The only strong voice arguing for more gun control on Friday was New York Mayor Michael Bloomberg, one of the backers of Mayors Against Illegal Guns. While speaking on WOR Radio on Friday, Bloomberg said,
“Soothing words are nice, but maybe it’s time that the two people who want to be president of the United States stand up and tell us what they are going to do about it,” he said. I don’t think there’s any other developed country in the world that has remotely the problem we have. We have more guns than people in this country.”
Surprisingly, however, the American public doesn’t appear to agree that we should have stricter gun laws.
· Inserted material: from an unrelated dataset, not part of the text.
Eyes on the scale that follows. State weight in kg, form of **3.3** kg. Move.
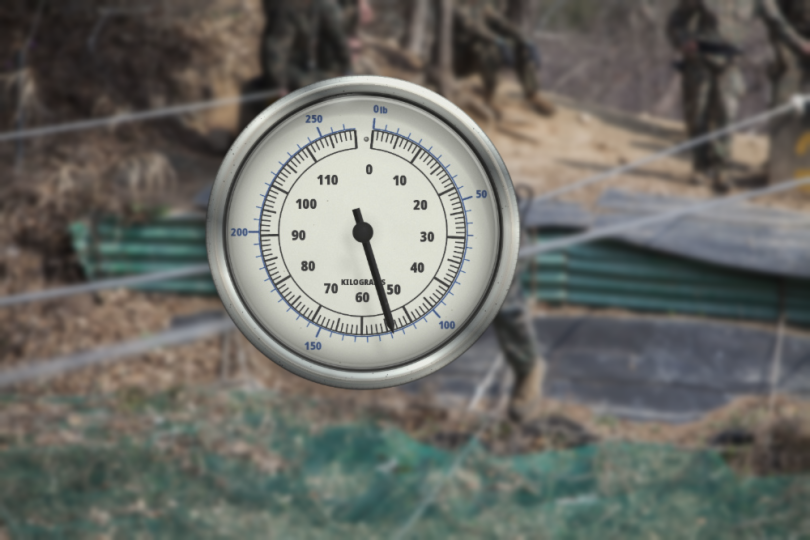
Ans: **54** kg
Gallup polls spanning the last two decades have shown that Americans who favor stricter gun control laws have fallen from 78% in 1990 to 44% in 2010. In 2010 alone, for instance, the Brady Center to Prevent Gun Violence (the oldest and largest of the American gun-control groups) had revenue of only $5.9 million while the National Rifle Association (NRA) had revenue of $253 million.
Larry Pratt, executive director of Gun Owners of America and a member of National Rifle Association, explained how he sees the Aurora massacre as a reason to have looser gun-control laws. “The idea that you tell people they’ve got to go into a public place without a firearm is setting them up for this kind of disaster. Most of our mass murders have occurred precisely where the criminal knew that he would find unarmed victims, and by and large he has been right.”
Presidential hopefuls realize that they are putting forth a losing argument if they try to push for stricter gun control laws – particularly when campaigning in Republican states. As Evan Bayh, a former Democratic senator from Indiana explained,
“You have a lot of people who feel passionately about that issue. … So, many members of Congress are faced with the decision: Do they sacrifice all the other good they hope to accomplish for this one issue? And do they sacrifice their own careers for this one issue?”
Many believe that, while the massacre will probably spark some short-term debate about gun control, it won’t create any long term changes. This is what we’ve seen already with the Virginia Tech shootings in 2007 and the Arizona shooting that included U.S. Representative Gabrielle Giffords in 2011.
Time will tell how, and if, the massacre will change the gun debate as we approach the 2012 elections.